Aujourd’hui, Neige Sinno est encore sous le choc du tourbillon dans lequel elle a été entraînée et du succès inattendu de Triste tigre, qui a marqué son entrée fracassante dans le milieu littéraire alors qu’elle écrivait « dans le secret » depuis 25 ans. « Le destin de ce livre a été tellement au-delà de ce que j’avais imaginé possible », dit-elle alors qu’elle est de passage à Montréal pour une série de rencontres et d’entretiens autour du Salon du livre.
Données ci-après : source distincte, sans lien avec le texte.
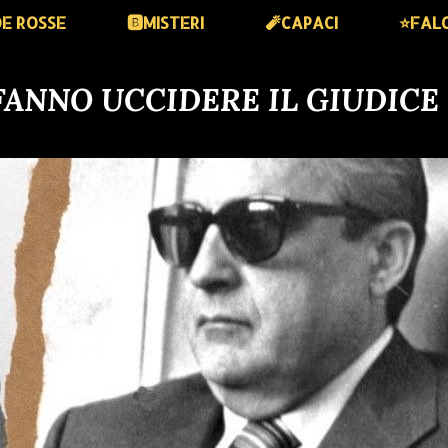
DE ROSSE
🅱️MISTERI
🧨CAPACI
⭐️FAL
 FANNO UCCIDERE IL GIUDICE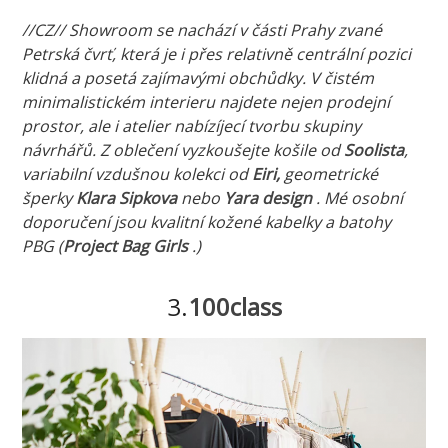
//CZ// Showroom se nachází v části Prahy zvané
Petrská čvrť, která je i přes relativně centrální pozici
klidná a posetá zajímavými obchůdky. V čistém
minimalistickém interieru najdete nejen prodejní
prostor, ale i atelier nabízíjecí tvorbu skupiny
návrhářů. Z oblečení vyzkoušejte košile od
Soolista
,
variabilní vzdušnou kolekci od
Eiri,
geometrické
šperky
Klara Sipkova
nebo
Yara design
. Mé osobní
doporučení jsou kvalitní kožené kabelky a batohy
PBG (
Project Bag Girls
.)
3.
100class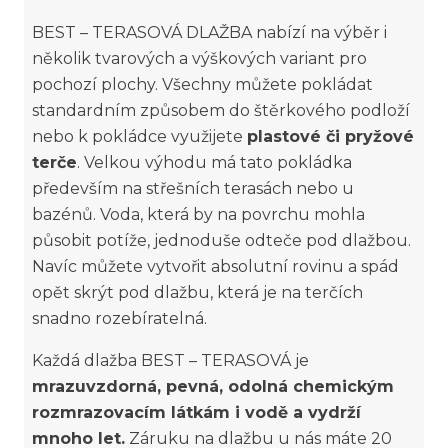
BEST – TERASOVÁ DLAŽBA nabízí na výběr i
několik tvarových a výškových variant pro
pochozí plochy. Všechny můžete pokládat
standardním způsobem do štěrkového podloží
nebo k pokládce využijete
plastové či pryžové
terče
. Velkou výhodu má tato pokládka
především na střešních terasách nebo u
bazénů. Voda, která by na povrchu mohla
působit potíže, jednoduše odteče pod dlažbou.
Navíc můžete vytvořit absolutní rovinu a spád
opět skrýt pod dlažbu, která je na terčích
snadno rozebíratelná.
Každá dlažba BEST – TERASOVÁ je
mrazuvzdorná, pevná, odolná chemickým
rozmrazovacím látkám i vodě a vydrží
mnoho let.
Záruku na dlažbu u nás máte 20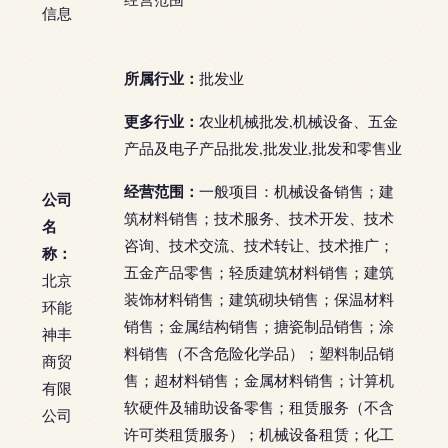
信息
所属行业：
批发业
更多行业：
农业机械批发,机械设备、五金
产品及电子产品批发,批发业,批发和零售业
经营范围：
一般项目：机械设备销售；建
公司
筑材料销售；技术服务、技术开发、技术
名
咨询、技术交流、技术转让、技术推广；
称：
五金产品零售；轻质建筑材料销售；建筑
北京
装饰材料销售；建筑砌块销售；保温材料
环能
销售；金属结构销售；搪瓷制品销售；涂
神丰
料销售（不含危险化学品）；塑料制品销
商贸
售；超材料销售；金属材料销售；计算机
有限
软硬件及辅助设备零售；租赁服务（不含
公司
许可类租赁服务）；机械设备租赁；化工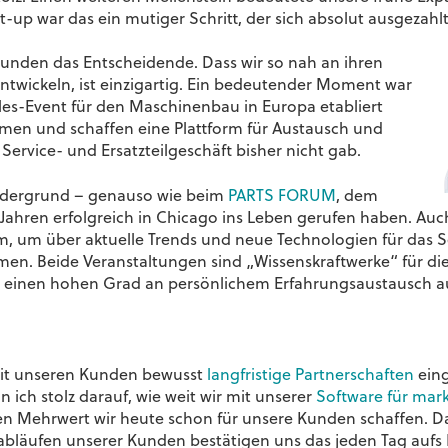
t-up war das ein mutiger Schritt, der sich absolut ausgezahlt
 Kunden das Entscheidende. Dass wir so nah an ihren
wickeln, ist einzigartig. Ein bedeutender Moment war
les-Event für den Maschinenbau in Europa etabliert
men und schaffen eine Plattform für Austausch und
 Service- und Ersatzteilgeschäft bisher nicht gab.
rdergrund – genauso wie beim
PARTS FORUM
, dem
Jahren erfolgreich in Chicago ins Leben gerufen haben. Auch
, um über aktuelle Trends und neue Technologien für das S
en. Beide Veranstaltungen sind „Wissenskraftwerke“ für die
nd einen hohen Grad an persönlichem Erfahrungsaustausch a
 mit unseren Kunden bewusst
langfristige Partnerschaften
eing
n ich stolz darauf
, wie weit wir mit unserer
Software für mark
 Mehrwert wir heute schon für unsere Kunden schaffen. Da
abläufen unserer Kunden bestätigen uns das jeden Tag aufs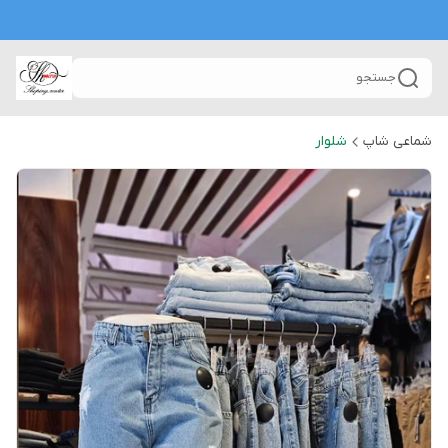
جستجو
شماعی شاپ
شلوار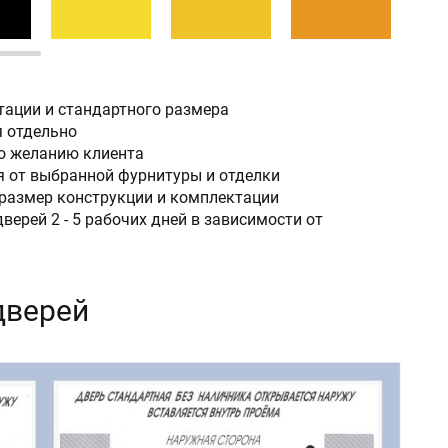
тации и стандартного размера
я отдельно
по желанию клиента
 от выбранной фурнитуры и отделки
размер конструкции и комплектации
верей 2 - 5 рабочих дней в зависимости от
дверей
Sa plus grande fierté, cependant, c’est d’avoir réussi à parler de son livre au-delà du « fait divers » qui a marqué sa vie – les viols répétés de son beau-père durant son enfance dans les Alpes françaises.

Une des choses qui me faisaient peur, c’est qu’on me ramène à mon histoire personnelle et que je ne puisse parler que de la question de l’inceste.

Neige Sinno

Pas une fois au cours de notre discussion sa voix ne flanche. Et pourtant, on sent la fêlure, vive sous la surface. Comme une cicatrice invisible. C’est d’ailleurs pour cette raison qu’elle n’a pas voulu écrire une autobiographie. « Grâce à cette forme que j’ai trouvée, je ne suis pas obligée de tout dire sur ma vie. C’est comme ça que je me protège », dit-elle.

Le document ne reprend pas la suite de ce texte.